Einen Tag nach dem Anschlag auf ein Fünf-Sterne-Hotel in der pakistanischen Stadt Peschawar ist die Zahl der Toten auf 18 gestiegen. Einige der über 60 Verletzten sind in Lebensgefahr. Außerdem werden noch Verschüttete unter den Trümmern vermutet.

Peschawar ist die Hauptstadt der Nordwest-Grenzprovinz, in der Regierungstruppen Ende April eine Großoffensive gegen islamische Fundamentalisten gestartet haben, die immer noch nicht abgeschlossen ist. Seit Beginn der Kämpfe hat es mehr als ein Dutzend Anschläge gegeben, sieben davon in Peschawar. Der schwerste Angriff richtete sich am 27. Mai in Lahore gegen ein Polizei-Hauptquartier und Büroräume des Geheimdienstes ISI. Bei der Explosion einer Autobombe starben mindestens 30 Menschen. Das dreistöckige Polizeigebäude wurde völlig zerstört.

Das von Ausländern und reichen Pakistanis frequentierte Pearl Continental Hotel in Peshawar, gegen das sich der jüngste Angriff richtete, liegt in einer stark gesicherten Zone der Innenstadt und verfügt über massive eigene Absperrungen mit Betonbarrieren und andere Sicherheitsvorkehrungen. Wie in Lahore und bei früheren Anschlägen griff zunächst eine Gruppe von Kämpfern das Wachpersonal an und schoss den Weg für einen mit 500 Kilo Sprengstoff beladenen Transporter frei.

Unterdessen haben die pakistanischen Streitkräfte offenbar eine neue Front eröffnet. Bei Angriffen im Bezirk Bannu hat das Militär nach eigenen Angaben seit Dienstag 70 Menschen getötet. Bannu ist Teil der Nordwest-Grenzprovinz, grenzt aber an die Bezirke Nord- und Südwasiristan, die zu den sogenannten Stammesgebieten (FATA) gehören und als Taliban-Hochburgen gelten. Es handelt sich zunächst um eine Strafexpedition gegen die Stämme der Janikhel und Bakakhel, nachdem diese einem Ultimatum der Streitkräfte nicht nachgekommen waren, bei ihnen vermutete militante Islamisten festzunehmen und auszuliefern.

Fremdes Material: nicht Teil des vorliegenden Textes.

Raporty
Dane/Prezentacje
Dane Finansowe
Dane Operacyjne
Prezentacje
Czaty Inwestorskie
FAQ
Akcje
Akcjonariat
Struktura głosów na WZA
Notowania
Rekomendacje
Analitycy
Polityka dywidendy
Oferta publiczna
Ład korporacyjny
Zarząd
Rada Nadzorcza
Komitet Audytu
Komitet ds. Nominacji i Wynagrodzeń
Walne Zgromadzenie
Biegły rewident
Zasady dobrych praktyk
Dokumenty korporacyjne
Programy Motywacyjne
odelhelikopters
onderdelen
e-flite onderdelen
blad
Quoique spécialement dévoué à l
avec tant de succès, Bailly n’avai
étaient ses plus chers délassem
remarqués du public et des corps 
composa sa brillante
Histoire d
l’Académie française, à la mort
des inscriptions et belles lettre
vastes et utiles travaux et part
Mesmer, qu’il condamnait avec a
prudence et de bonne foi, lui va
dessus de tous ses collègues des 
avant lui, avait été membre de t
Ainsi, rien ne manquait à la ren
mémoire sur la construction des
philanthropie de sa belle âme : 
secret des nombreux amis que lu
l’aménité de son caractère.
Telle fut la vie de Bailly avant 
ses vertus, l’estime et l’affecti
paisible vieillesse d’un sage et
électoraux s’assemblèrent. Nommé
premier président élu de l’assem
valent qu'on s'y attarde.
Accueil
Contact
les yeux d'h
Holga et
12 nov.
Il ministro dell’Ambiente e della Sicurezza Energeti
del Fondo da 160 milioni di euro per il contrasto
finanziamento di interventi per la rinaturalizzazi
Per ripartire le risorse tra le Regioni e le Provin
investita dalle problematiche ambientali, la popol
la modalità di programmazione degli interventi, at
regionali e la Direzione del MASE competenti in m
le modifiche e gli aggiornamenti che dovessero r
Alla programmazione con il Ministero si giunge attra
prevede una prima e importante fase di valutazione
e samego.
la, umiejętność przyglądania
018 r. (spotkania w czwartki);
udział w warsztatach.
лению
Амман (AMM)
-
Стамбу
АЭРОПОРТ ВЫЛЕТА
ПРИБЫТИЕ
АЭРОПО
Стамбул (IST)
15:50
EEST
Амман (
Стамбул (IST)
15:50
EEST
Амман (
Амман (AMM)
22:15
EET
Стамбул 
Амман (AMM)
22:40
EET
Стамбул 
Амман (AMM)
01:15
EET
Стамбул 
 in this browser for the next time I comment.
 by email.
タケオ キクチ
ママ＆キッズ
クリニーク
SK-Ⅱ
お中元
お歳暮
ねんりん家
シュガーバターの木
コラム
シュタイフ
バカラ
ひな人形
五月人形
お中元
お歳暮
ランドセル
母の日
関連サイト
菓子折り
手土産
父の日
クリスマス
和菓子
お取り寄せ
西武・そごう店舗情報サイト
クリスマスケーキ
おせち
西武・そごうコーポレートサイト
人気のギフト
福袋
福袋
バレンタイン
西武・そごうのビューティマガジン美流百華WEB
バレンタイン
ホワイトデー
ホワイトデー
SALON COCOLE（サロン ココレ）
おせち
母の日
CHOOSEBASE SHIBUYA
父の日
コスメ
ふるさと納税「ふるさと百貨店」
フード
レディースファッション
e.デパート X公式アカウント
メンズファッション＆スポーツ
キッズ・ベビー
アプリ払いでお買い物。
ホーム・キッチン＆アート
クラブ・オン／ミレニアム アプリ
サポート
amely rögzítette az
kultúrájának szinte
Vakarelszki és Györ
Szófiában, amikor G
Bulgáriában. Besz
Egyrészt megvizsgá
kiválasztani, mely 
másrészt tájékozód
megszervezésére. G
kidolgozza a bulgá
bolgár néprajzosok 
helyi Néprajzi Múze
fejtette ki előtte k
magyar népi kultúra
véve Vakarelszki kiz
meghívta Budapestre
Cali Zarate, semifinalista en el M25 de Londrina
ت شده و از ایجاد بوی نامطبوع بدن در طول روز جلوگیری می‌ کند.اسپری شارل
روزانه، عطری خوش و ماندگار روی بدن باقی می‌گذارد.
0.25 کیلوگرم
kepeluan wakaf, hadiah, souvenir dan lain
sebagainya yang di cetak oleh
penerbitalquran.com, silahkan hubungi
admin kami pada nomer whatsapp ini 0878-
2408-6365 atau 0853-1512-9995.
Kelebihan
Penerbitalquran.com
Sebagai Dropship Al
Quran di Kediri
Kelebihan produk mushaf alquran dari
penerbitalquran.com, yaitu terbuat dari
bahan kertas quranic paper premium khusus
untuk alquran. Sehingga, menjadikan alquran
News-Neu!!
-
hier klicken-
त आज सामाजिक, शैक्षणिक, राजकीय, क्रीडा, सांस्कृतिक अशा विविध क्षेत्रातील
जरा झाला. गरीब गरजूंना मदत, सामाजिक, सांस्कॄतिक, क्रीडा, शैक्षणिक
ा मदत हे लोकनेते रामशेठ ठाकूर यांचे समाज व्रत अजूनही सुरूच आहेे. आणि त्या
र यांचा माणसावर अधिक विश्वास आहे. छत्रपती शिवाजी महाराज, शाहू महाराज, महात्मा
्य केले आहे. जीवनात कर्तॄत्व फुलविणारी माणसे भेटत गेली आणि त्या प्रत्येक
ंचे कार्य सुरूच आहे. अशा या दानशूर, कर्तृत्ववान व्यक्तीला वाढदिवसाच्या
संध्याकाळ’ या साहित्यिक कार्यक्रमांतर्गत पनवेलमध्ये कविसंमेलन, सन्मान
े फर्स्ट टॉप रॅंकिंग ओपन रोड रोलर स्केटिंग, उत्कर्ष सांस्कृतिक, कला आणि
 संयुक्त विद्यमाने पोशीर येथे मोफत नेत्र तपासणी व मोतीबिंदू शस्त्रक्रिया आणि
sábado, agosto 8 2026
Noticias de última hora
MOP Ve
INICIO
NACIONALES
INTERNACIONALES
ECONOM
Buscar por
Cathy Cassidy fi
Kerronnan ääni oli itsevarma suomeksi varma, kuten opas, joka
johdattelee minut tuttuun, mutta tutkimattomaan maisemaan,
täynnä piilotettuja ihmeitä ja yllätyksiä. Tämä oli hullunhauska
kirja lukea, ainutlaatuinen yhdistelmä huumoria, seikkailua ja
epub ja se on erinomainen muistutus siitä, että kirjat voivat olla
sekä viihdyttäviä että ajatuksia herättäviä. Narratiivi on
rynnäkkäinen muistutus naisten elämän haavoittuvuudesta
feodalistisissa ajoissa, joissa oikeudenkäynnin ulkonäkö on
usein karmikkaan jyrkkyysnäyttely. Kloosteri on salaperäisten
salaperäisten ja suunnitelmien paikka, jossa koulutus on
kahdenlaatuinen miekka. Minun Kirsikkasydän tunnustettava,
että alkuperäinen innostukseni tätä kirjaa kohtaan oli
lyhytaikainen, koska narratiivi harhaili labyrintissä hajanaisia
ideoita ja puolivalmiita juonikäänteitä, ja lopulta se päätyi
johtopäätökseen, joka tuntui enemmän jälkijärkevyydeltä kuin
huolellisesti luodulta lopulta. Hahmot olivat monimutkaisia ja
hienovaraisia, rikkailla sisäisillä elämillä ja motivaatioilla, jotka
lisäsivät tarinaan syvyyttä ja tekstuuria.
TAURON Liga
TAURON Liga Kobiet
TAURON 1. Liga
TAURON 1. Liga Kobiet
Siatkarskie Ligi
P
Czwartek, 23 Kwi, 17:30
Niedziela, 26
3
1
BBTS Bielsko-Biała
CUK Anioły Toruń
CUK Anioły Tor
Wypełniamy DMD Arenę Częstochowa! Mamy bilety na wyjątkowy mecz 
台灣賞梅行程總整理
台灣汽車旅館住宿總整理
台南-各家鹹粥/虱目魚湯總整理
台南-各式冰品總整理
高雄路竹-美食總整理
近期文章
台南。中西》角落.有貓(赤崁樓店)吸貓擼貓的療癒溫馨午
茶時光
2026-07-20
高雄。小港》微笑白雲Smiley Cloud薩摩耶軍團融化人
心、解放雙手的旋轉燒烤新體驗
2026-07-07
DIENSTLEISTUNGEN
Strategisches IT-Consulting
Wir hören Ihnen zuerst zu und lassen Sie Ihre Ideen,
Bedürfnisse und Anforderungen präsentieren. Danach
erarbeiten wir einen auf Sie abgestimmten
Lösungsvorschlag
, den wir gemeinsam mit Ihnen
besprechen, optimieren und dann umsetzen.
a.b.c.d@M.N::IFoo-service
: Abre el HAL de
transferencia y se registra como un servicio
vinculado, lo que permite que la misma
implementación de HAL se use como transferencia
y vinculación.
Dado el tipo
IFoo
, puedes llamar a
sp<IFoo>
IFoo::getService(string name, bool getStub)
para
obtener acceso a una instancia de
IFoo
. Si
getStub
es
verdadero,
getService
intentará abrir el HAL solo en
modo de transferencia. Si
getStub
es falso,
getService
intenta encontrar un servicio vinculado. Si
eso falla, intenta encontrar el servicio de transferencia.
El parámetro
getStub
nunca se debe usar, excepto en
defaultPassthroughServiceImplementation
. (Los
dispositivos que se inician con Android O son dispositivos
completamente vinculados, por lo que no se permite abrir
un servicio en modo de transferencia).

Die beiden Stämme waren ins Visier einer in Pakistan traditionell praktizierten Kollektivstrafe geraten, nachdem in der vorigen Woche in ihrem Siedlungsgebiet zahlreiche Schüler einer von Ex-Militärs betriebenen Lehranstalt entführt worden waren. Alle wurden, nicht zuletzt aufgrund der Vermittlung der Stammesältesten, inzwischen wieder freigelassen.

Die Strafexpedition gegen die Janikhel und Bakakhel hat eine neue Fluchtbewegung ausgelöst, zum Teil sogar über die Grenze auf afghanisches Gebiet. Die Angriffe des Militärs werden als möglicher Beginn einer Großoffensive gegen das benachbarte Wasiristan interpretiert. Zugleich hat die Provinzregierung die Streitkräfte und die Zentralregierung in Islambad aufgefordert, die Militäroperationen schnellstens zu beenden, um den über 2,5 Millionen Flüchtlingen die Heimkehr zu ermöglichen.